At the same time, various parties also have a legitimate need to gain access to these electronic systems. In one case, a tester may wish to test the electronic systems to ensure that the systems are working properly. For instance, before deploying updated functionality, a tester may want to test this functionality in a lab environment before deploying the functionality in a production environment. (As used in the art, the term “production environment” refers to the infrastructure used to deliver services to clients in the normal course of the environment's day-to-day activities. A “lab environment” refers to infrastructure specifically set up to test code functionality. The lab environment is preferably designed to mimic the production environment; for instance, it is common to construct the lab environment so that it is a scaled down version of the production environment.) In another application, a tester may wish to perform forecasting-type testing on an electronic system to determine how it will behave in the future, for example, in response to higher loads than it currently handles.
In another application, an analyst may wish to investigate the data maintained by the electronic systems for various purposes. For instance, a government analyst may wish to examine databases maintained by a government organization to determine economic trends, population-related trends, and so forth. A private sector analyst may wish to examine databases to determine marketing trends, cross-selling and up-selling opportunities, and so forth.

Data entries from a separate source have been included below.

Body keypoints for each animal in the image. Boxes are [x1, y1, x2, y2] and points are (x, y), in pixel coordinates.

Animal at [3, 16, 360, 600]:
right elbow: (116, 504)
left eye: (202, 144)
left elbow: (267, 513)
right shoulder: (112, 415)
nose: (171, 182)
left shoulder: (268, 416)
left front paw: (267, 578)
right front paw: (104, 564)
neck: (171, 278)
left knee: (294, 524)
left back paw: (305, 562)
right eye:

The administrators of electronic systems often cannot provide unrestricted access to their systems to accommodate the above needs. This is because the administrators are often under legal and/or contractual obligations to maintain the secrecy of the restricted data items. For this reason, administrators must look to alternative strategies for allowing various legitimate parties to interact with their systems.
In one such alternative approach, the administrators can generate a mock electronic system. The entire mock system is synthesized so that it resembles the original electronic system deployed in the production environment in some respects, but the mock system otherwise omits the restricted data items or provides “fake” restricted items in the place of actual restricted data items. The administrators can then allow outside parties to interact with the mock system by performing tests on the mock system and by analyzing the data stored by the mock system. The expectation behind this technique is that the mock system will have characteristics that statistically track the production system, so that a user's interaction with the mock system will serve as a meaningful “surrogate” for the user's precluded interaction with the actual production system. For example, there is an expectation that, if a series of tests performed on the mock system's database yields error-free results, then the production system will not experience problems when it is deployed.

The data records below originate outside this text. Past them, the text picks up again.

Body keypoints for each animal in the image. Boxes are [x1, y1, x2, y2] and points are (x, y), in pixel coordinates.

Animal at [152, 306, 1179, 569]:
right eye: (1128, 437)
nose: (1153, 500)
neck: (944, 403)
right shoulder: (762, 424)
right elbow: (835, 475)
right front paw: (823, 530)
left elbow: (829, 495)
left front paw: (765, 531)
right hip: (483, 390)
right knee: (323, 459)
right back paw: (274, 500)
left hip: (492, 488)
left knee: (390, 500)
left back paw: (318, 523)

However, the above-described expectations may not always hold up. As appreciated by the present inventors, production systems may enter unexpected states for reasons that are not immediately fully understood. Because these states are not anticipated, this also means that the synthesized mock system may not duplicate these states (because the mock system has not been designed to account for these states). This, in turn, means that the tests performed on the mock system may not account for the complete behavior of the actual production systems. This is a problem of significant weight, as the consequences of leaking personal information due to an unpredicted malfunction in the production system can be dire.
There is accordingly an exemplary need for more efficient and effective techniques for allowing various parties to interact with an electronic system which stores restricted data items, without revealing the restricted data items to those parties.